Iran was strengthening its nuclear arsenal in 2020 by bolstering its weapons production whilst misleading the world by claiming the nature of their activities were peaceful, a new German intelligence report found.


Germany’s government security agency, the Bavarian Office for the Protection of the Constitution, issued the report, which has been translated from German by The Washington Free Beacon, news platform.


The study stated that Iran had been working to expand its “conventional arsenal of weapons through the production or constant modernization of weapons of mass destruction.”

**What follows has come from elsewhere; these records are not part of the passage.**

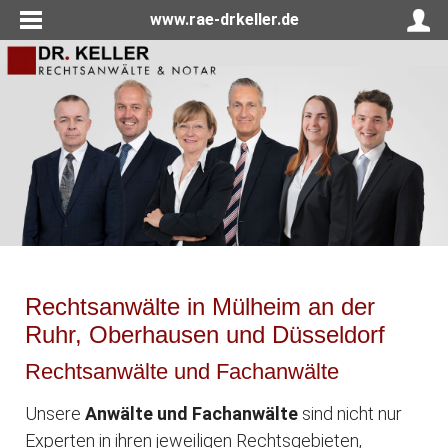
www.rae-drkeller.de
Rechtsanwälte in Mülheim an der
Ruhr, Oberhausen und Düsseldorf
Rechtsanwälte und Fachanwälte
Unsere
Anwälte und Fachanwälte
sind nicht nur
Experten in ihren jeweiligen Rechtsgebieten,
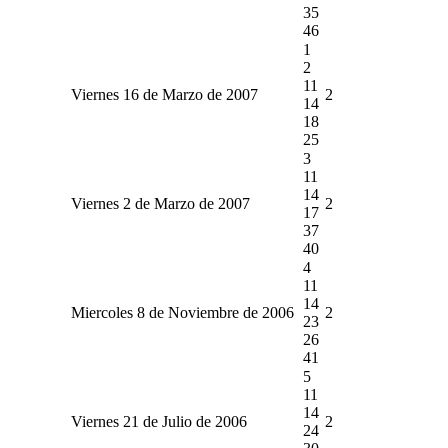
35
46
1
2
11
Viernes 16 de Marzo de 2007
2
14
18
25
3
11
14
Viernes 2 de Marzo de 2007
2
17
37
40
4
11
14
Miercoles 8 de Noviembre de 2006
2
23
26
41
5
11
14
Viernes 21 de Julio de 2006
2
24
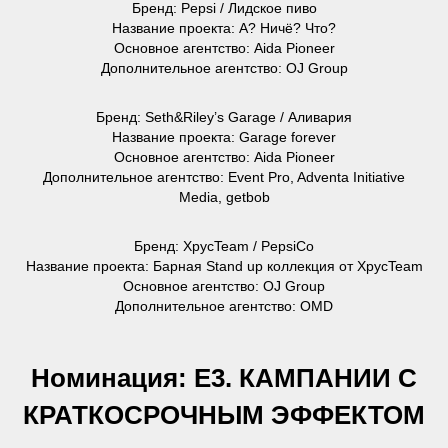
Бренд: Pepsi / Лидское пиво
Название проекта: А? Ничё? Что?
Основное агентство: Aida Pioneer
Дополнительное агентство: OJ Group
Бренд: Seth&Riley’s Garage / Аливария
Название проекта: Garage forever
Основное агентство: Aida Pioneer
Дополнительное агентство: Event Pro, Adventa Initiative
Media, getbob
Бренд: ХрусTeam / PepsiCo
Название проекта: Барная Stand up коллекция от ХрусTeam
Основное агентство: OJ Group
Дополнительное агентство: OMD
Номинация: Е3. КАМПАНИИ С
КРАТКОСРОЧНЫМ ЭФФЕКТОМ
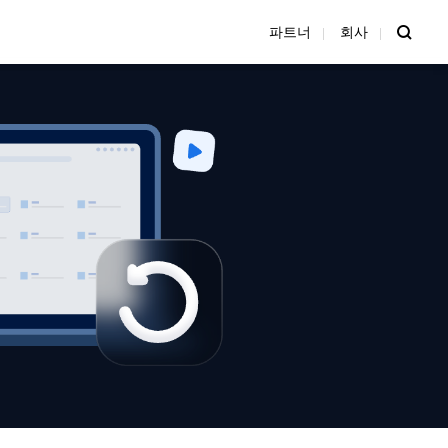
파트너
회사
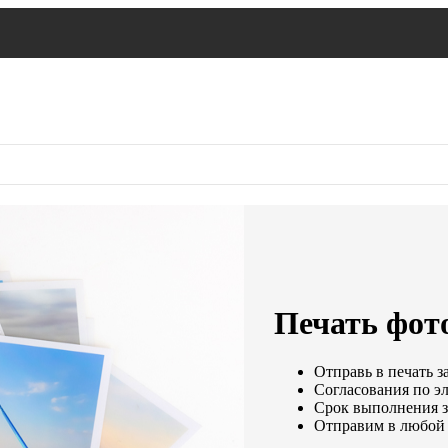
Печать фото
Отправь в печать з
Согласования по эл
Срок выполнения за
Отправим в любой 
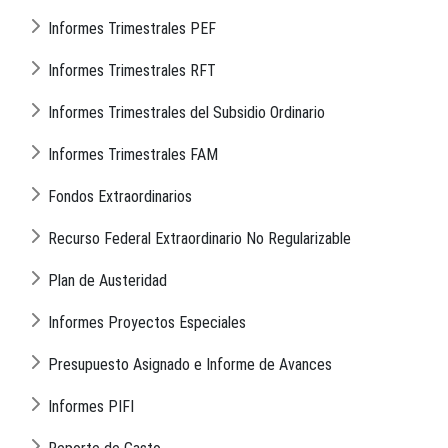
Informes Trimestrales PEF
Informes Trimestrales RFT
Informes Trimestrales del Subsidio Ordinario
Informes Trimestrales FAM
Fondos Extraordinarios
Recurso Federal Extraordinario No Regularizable
Plan de Austeridad
Informes Proyectos Especiales
Presupuesto Asignado e Informe de Avances
Informes PIFI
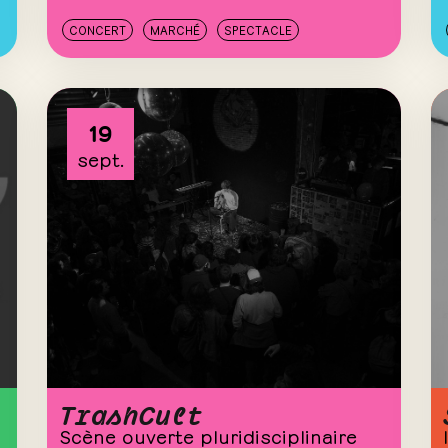
CONCERT
MARCHÉ
SPECTACLE
19
sept.
TrashCult
Scène ouverte pluridisciplinaire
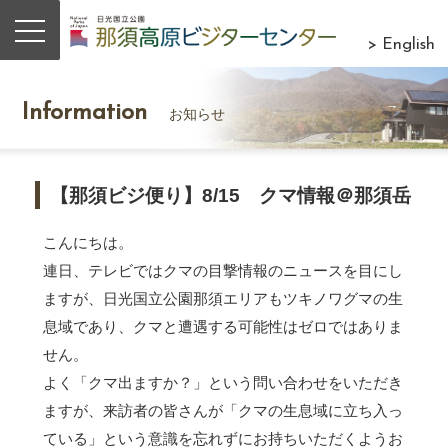
> English
Information
お知らせ
【那須ビジ便り】8/15 クマ情報＠那須岳
こんにちは。
連日、テレビではクマの目撃情報のニュースを目にし
ますが、日光国立公園那須エリアもツキノワグマの生
息域であり、クマと遭遇する可能性はゼロではありま
せん。
よく「クマ出ますか？」という問い合わせをいただき
ますが、来訪者の皆さんが「クマの生息域に立ち入っ
ている」という意識を忘れずにお持ちいただくようお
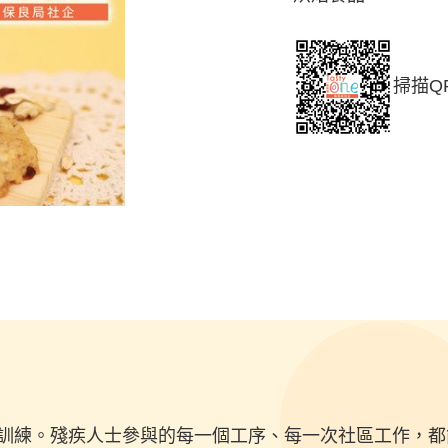
掃描QR
訓練。殘疾人士參與的每一個工序、每一次社區工作，都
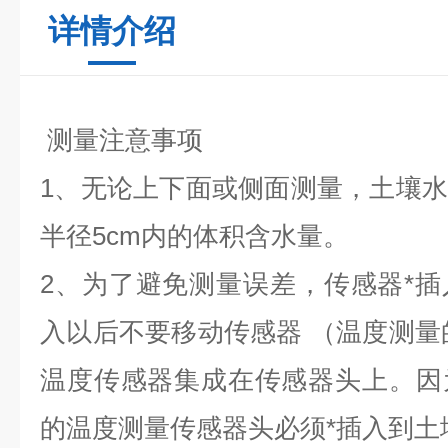
详情介绍
测量注意事项
1、无论上下面或侧面测量，土壤水分
半径5cm内的体积含水量。
2、为了避免测量误差，
传感器*
入以后不要移动传感器 （温度测量的重
温度传感器集成在传感器头上。因
的温度测量传感器头必须*插入到土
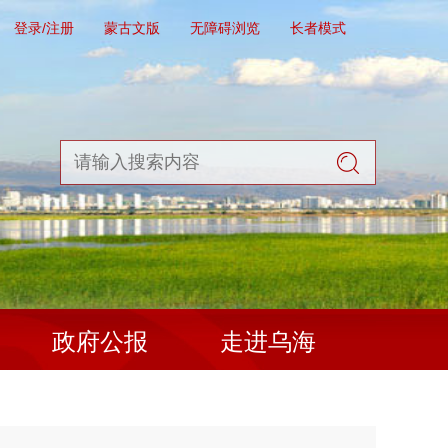
登录/注册
蒙古文版
无障碍浏览
长者模式
政府公报
走进乌海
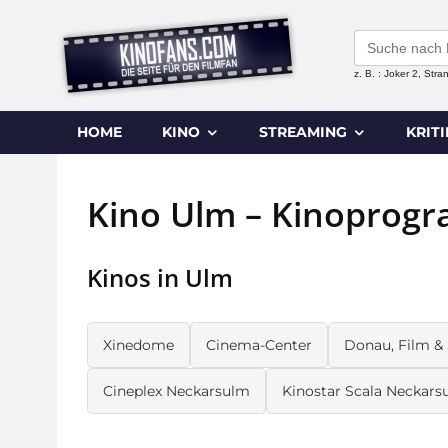
Search
for:
z. B. : Joker 2, Str
HOME
KINO
STREAMING
KRIT
Kino Ulm – Kinoprogr
Kinos in Ulm
Xinedome
Cinema-Center
Donau, Film &
Cineplex Neckarsulm
Kinostar Scala Neckars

The report by Germany’s equivalent of the FBI indicated that Tehran looked to establish relations with German contacts that were involved in the high-tech field, “in order to obtain the necessary know-how and corresponding components,” in an effort to skirt the sanctions imposed on them and fulfil their nuclear production goals.


Iran has claimed that the nature of its nuclear program is peaceful and has demanded that the US lift the reimposed sanctions which were enforced after former president Donald Trump left the nuclear deal in 2015, Bloomberg reported on Sunday.


Iran’s Deputy Foreign Minister Abbas Araghchi said on Sunday that the sequencing of the US’s return to the accord and Tehran implementing full compliance with its terms will not involve a “step by step format and will be in line with the Islamic Republic’s demands”, according to Bloomberg.

Crucial multilateral talks involving both countries are taking place in Vienna this week to address this.


US President Biden has expressed that he might be willing to relax the sanctions imposed on Tehran as part of a new nuclear deal, but has not yet taken action to do so. Iran has long been skirting sanctions to obtain the fuel needed for its nuclear program and has previously run operations against the sanctions imposed on them for its oil trade, a key revenue source for the country, Free Beacon reported.


Iran last week began enriching uranium to 60 percent purity in an effort to show its technical capacity, saying that the move was reversible, Reuters reported last week. Iran was previously enriching uranium to 20 percent purity and the 2015 nuclear deal had capped Tehran’s enrichment level to 3.67 percent.


The investigation concluded that Germany remained the focus of “intelligence activities,” for Iran.


“Information from foreign and security policy as well as business and science,” is applicable to other nations the report suggested, noting that Syria, North Korea and Pakistan had been engaging in similar activities.